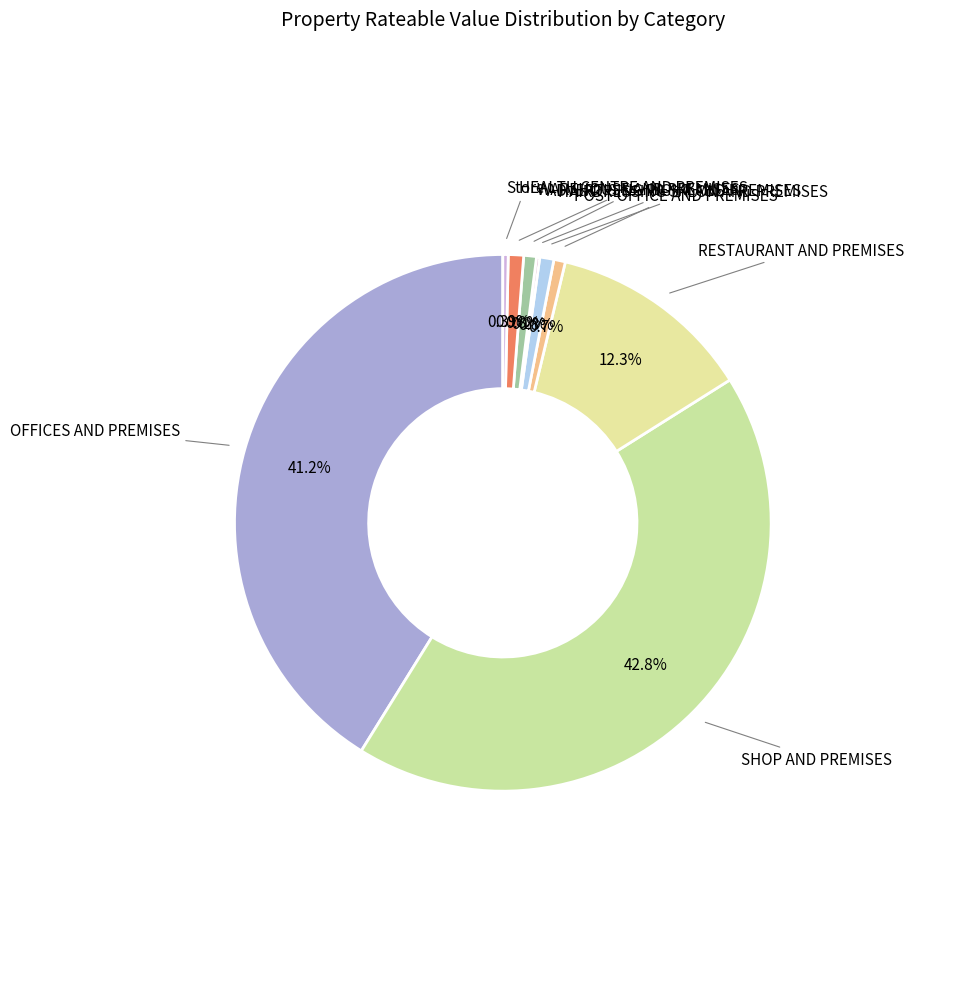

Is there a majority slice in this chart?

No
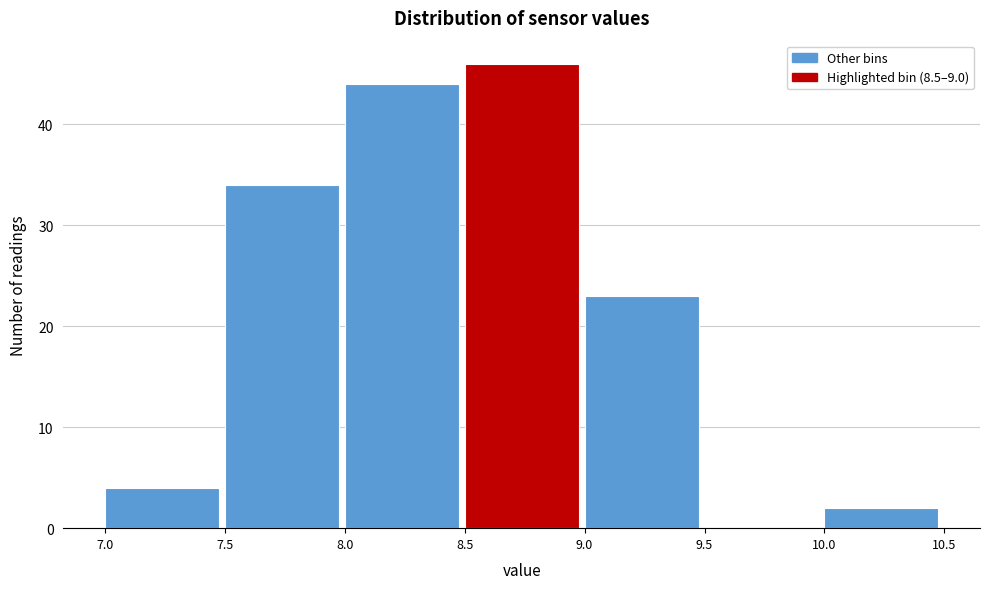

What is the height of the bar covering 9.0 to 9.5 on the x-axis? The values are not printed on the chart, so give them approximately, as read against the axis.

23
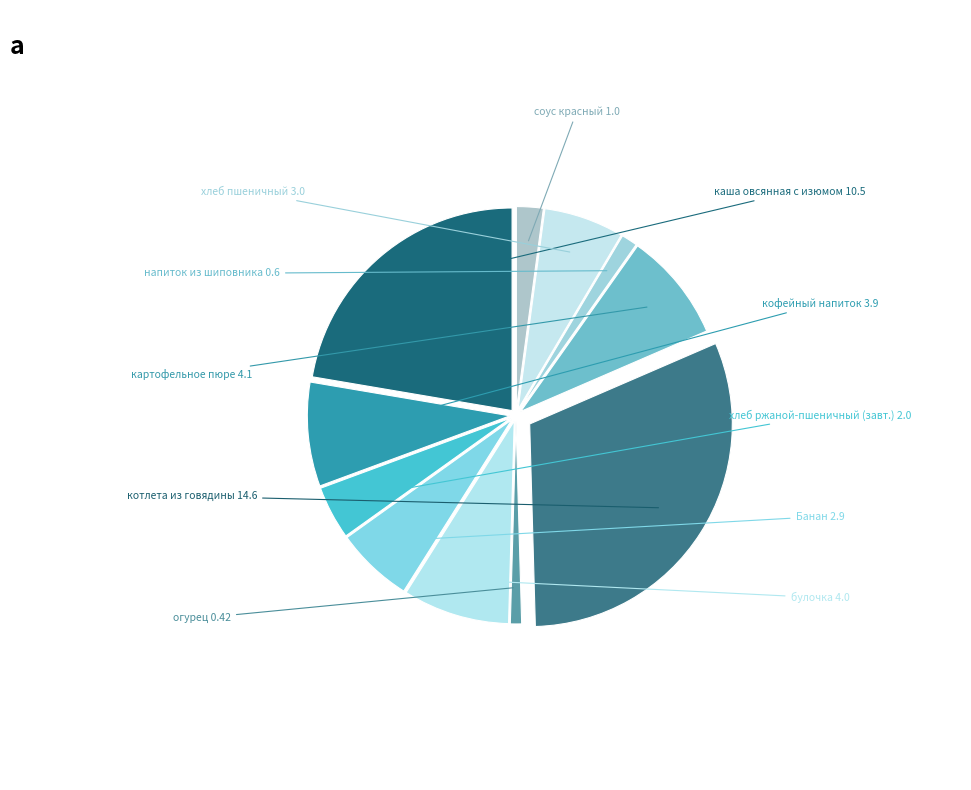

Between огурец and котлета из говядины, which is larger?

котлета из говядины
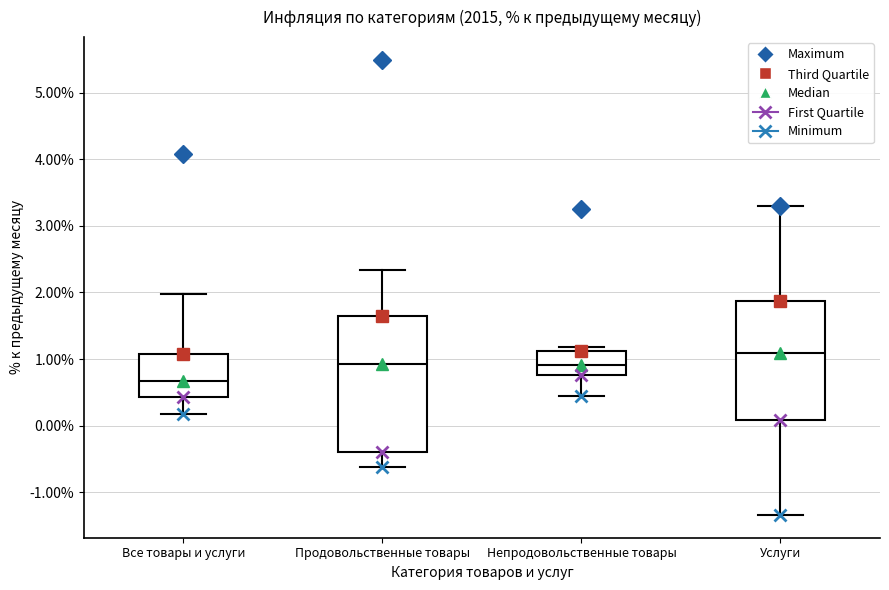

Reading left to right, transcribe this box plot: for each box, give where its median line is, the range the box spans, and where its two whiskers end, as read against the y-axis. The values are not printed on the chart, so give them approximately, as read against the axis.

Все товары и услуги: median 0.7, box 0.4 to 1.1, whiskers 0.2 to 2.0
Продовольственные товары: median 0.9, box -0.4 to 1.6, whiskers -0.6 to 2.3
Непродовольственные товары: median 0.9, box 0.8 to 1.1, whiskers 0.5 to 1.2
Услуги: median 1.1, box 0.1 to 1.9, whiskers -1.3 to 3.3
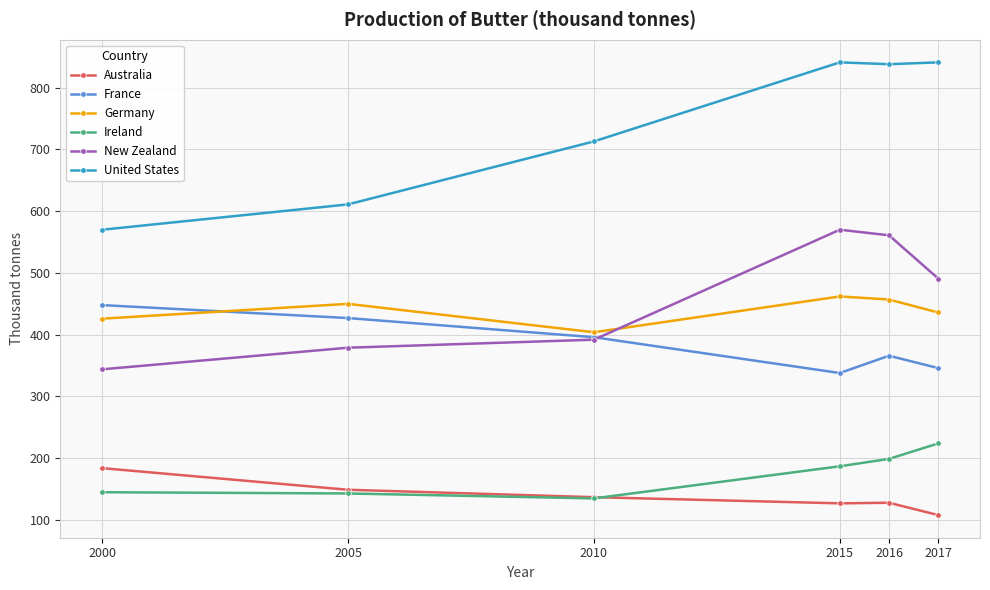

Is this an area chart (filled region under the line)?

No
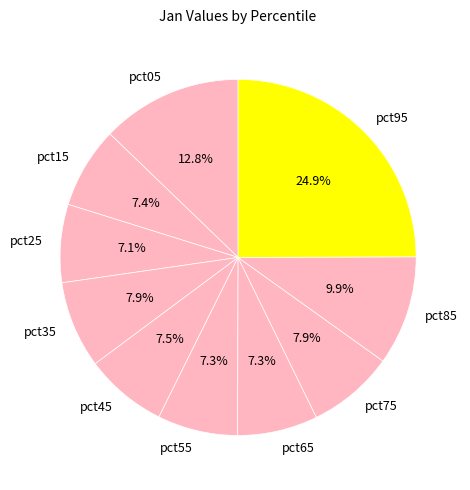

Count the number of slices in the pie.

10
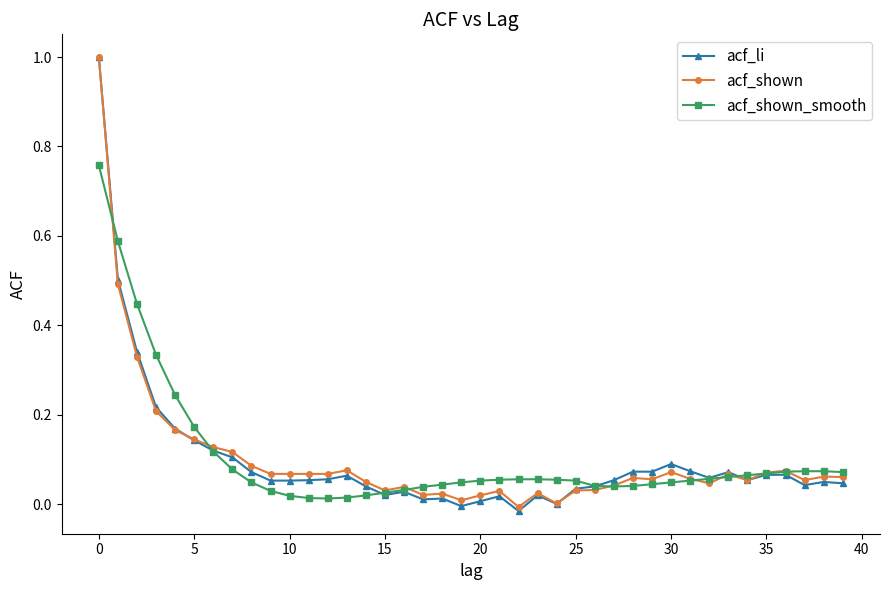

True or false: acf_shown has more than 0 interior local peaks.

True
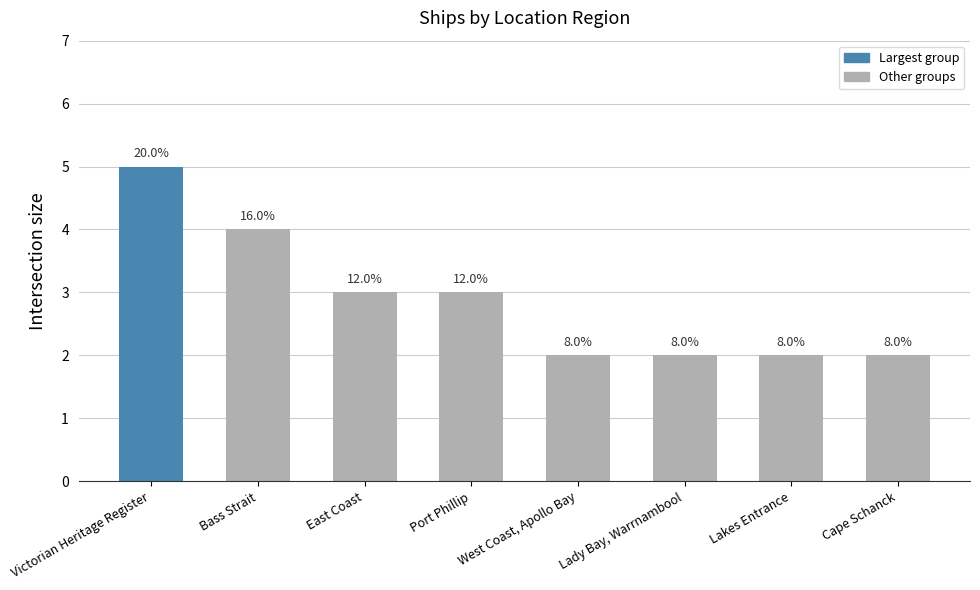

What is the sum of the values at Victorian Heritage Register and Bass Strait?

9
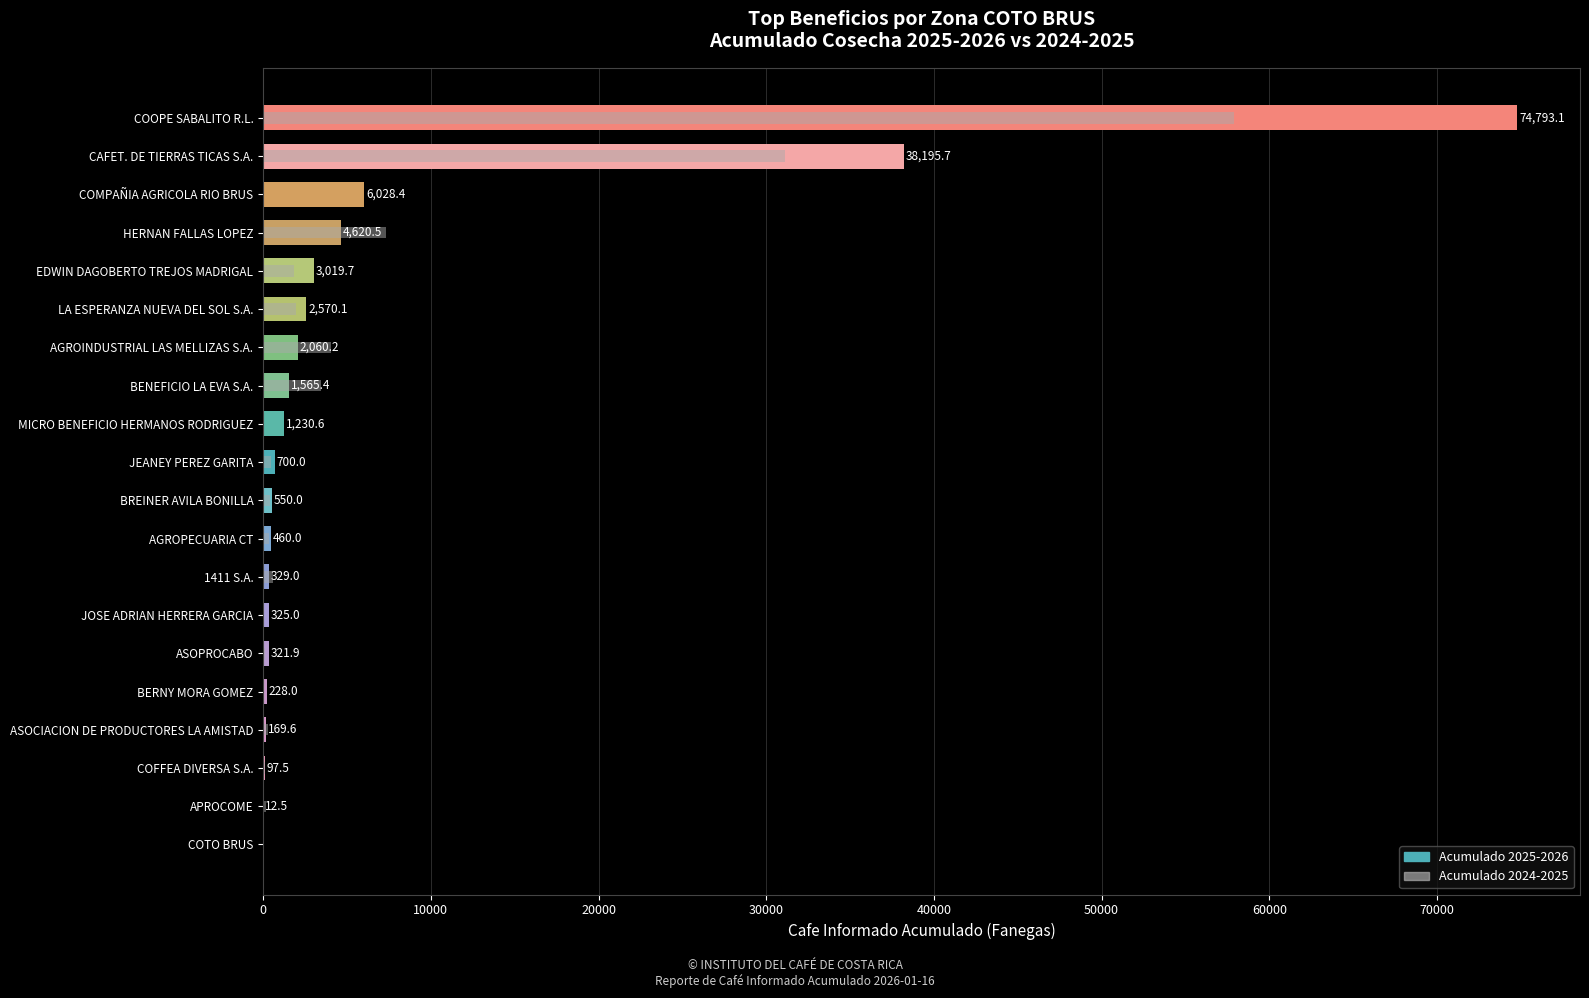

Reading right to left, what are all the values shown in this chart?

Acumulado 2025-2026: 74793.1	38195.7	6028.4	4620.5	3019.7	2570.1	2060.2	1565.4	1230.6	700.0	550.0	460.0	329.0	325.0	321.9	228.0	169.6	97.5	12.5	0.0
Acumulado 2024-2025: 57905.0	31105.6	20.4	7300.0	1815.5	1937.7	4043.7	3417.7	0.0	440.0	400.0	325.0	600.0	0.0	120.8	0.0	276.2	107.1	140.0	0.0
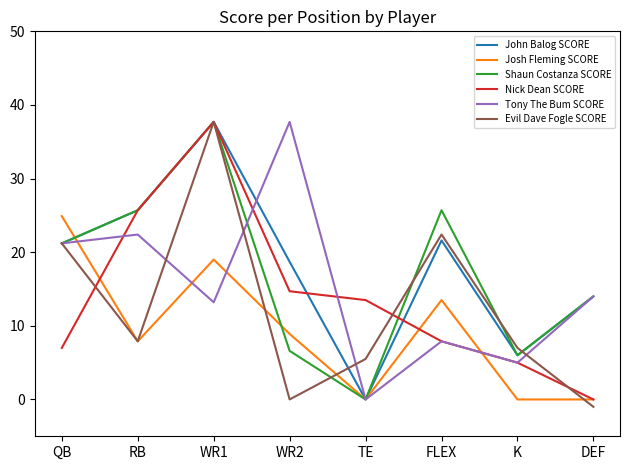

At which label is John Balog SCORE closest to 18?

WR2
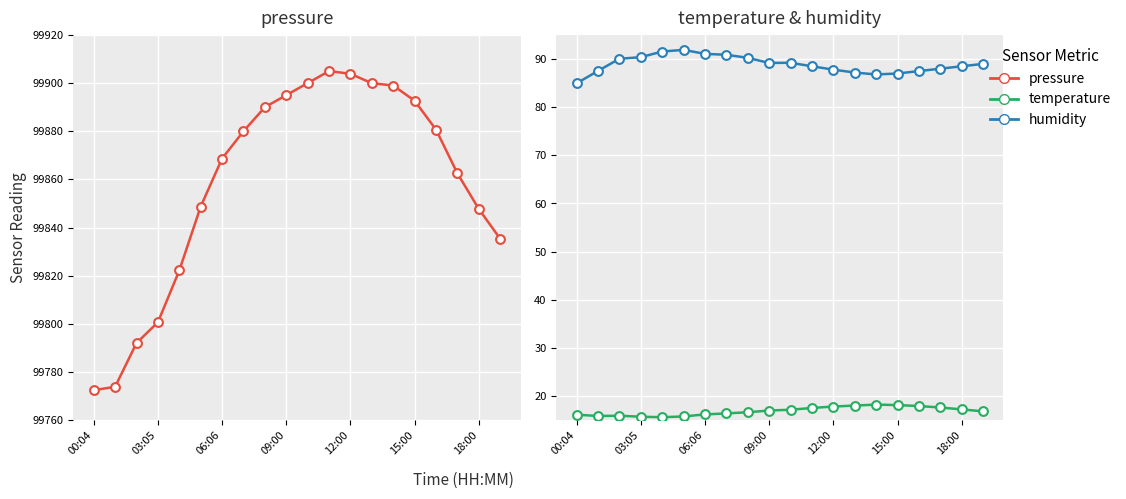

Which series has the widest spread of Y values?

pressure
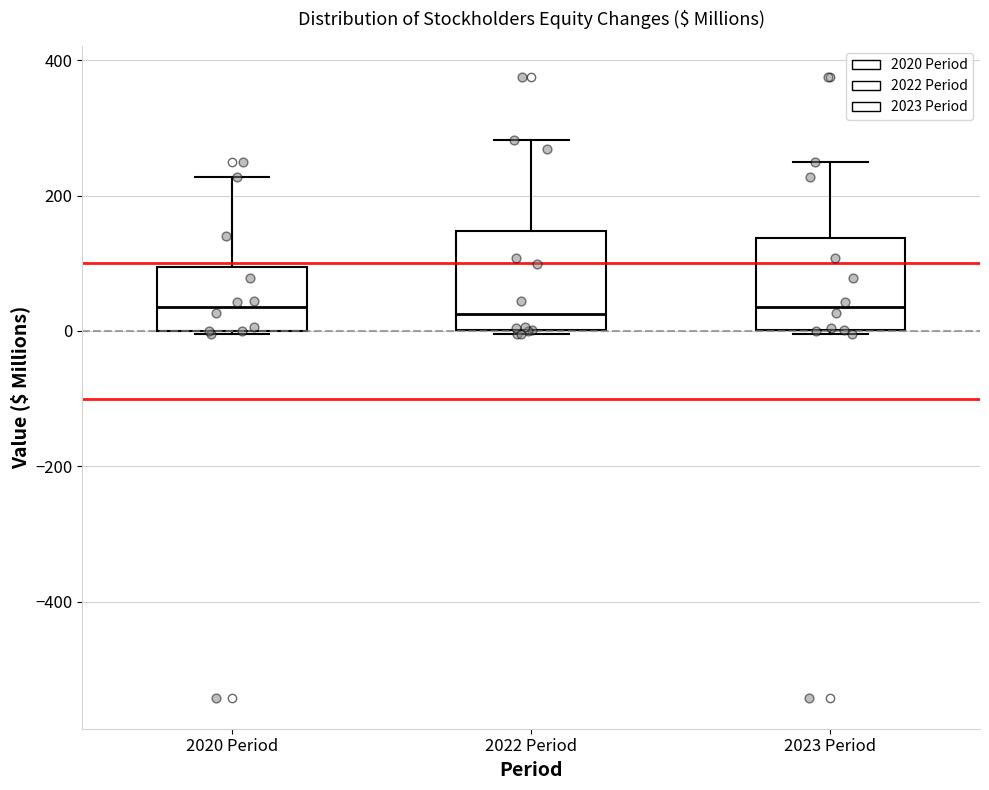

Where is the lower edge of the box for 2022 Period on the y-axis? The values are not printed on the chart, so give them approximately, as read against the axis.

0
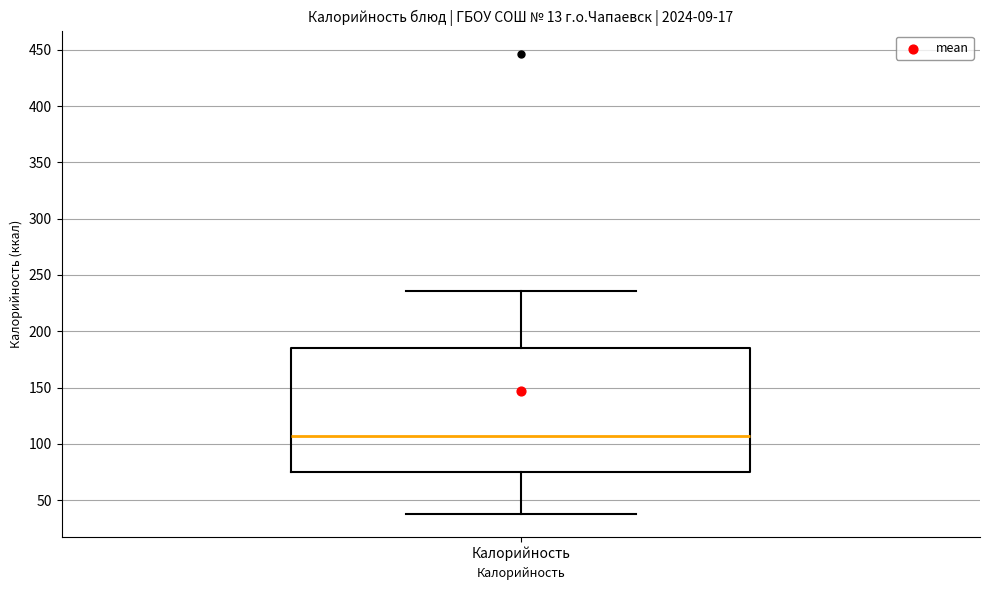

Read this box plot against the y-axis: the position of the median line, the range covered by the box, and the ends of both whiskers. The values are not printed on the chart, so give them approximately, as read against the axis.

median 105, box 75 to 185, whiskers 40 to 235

» Your goal
Reproduce every item above verbatim, leaving out the pictures.

» Exercise solution
Is there a majority slice in this chart?

No

What is the height of the bar covering 9.0 to 9.5 on the x-axis? The values are not printed on the chart, so give them approximately, as read against the axis.

23

Between огурец and котлета из говядины, which is larger?

котлета из говядины

Reading left to right, transcribe this box plot: for each box, give where its median line is, the range the box spans, and where its two whiskers end, as read against the y-axis. The values are not printed on the chart, so give them approximately, as read against the axis.

Все товары и услуги: median 0.7, box 0.4 to 1.1, whiskers 0.2 to 2.0
Продовольственные товары: median 0.9, box -0.4 to 1.6, whiskers -0.6 to 2.3
Непродовольственные товары: median 0.9, box 0.8 to 1.1, whiskers 0.5 to 1.2
Услуги: median 1.1, box 0.1 to 1.9, whiskers -1.3 to 3.3

Is this an area chart (filled region under the line)?

No

Count the number of slices in the pie.

10

True or false: acf_shown has more than 0 interior local peaks.

True

What is the sum of the values at Victorian Heritage Register and Bass Strait?

9

Reading right to left, what are all the values shown in this chart?

Acumulado 2025-2026: 74793.1	38195.7	6028.4	4620.5	3019.7	2570.1	2060.2	1565.4	1230.6	700.0	550.0	460.0	329.0	325.0	321.9	228.0	169.6	97.5	12.5	0.0
Acumulado 2024-2025: 57905.0	31105.6	20.4	7300.0	1815.5	1937.7	4043.7	3417.7	0.0	440.0	400.0	325.0	600.0	0.0	120.8	0.0	276.2	107.1	140.0	0.0

At which label is John Balog SCORE closest to 18?

WR2

Which series has the widest spread of Y values?

pressure

Where is the lower edge of the box for 2022 Period on the y-axis? The values are not printed on the chart, so give them approximately, as read against the axis.

0

Read this box plot against the y-axis: the position of the median line, the range covered by the box, and the ends of both whiskers. The values are not printed on the chart, so give them approximately, as read against the axis.

median 105, box 75 to 185, whiskers 40 to 235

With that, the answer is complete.